# Directive
The answer must be an exact restatement of all the data.

Stored data entries
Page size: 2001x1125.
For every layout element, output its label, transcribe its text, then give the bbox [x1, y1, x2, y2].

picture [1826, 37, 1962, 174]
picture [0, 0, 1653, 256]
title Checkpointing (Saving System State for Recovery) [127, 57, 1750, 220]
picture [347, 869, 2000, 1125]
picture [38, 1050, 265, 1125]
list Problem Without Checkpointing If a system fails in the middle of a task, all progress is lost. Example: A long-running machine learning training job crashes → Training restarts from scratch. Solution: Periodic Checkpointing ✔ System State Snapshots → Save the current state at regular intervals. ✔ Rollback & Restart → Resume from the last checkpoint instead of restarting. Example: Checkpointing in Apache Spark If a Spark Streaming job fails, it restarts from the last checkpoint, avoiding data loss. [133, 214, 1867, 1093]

# Task output
Page size: 2001x1125.
For every layout element, output its label, transcribe its text, then give the bbox [x1, y1, x2, y2].

picture [1826, 37, 1962, 174]
picture [0, 0, 1653, 256]
title Checkpointing (Saving System State for Recovery) [127, 57, 1750, 220]
picture [347, 869, 2000, 1125]
picture [38, 1050, 265, 1125]
list Problem Without Checkpointing If a system fails in the middle of a task, all progress is lost. Example: A long-running machine learning training job crashes → Training restarts from scratch. Solution: Periodic Checkpointing ✔ System State Snapshots → Save the current state at regular intervals. ✔ Rollback & Restart → Resume from the last checkpoint instead of restarting. Example: Checkpointing in Apache Spark If a Spark Streaming job fails, it restarts from the last checkpoint, avoiding data loss. [133, 214, 1867, 1093]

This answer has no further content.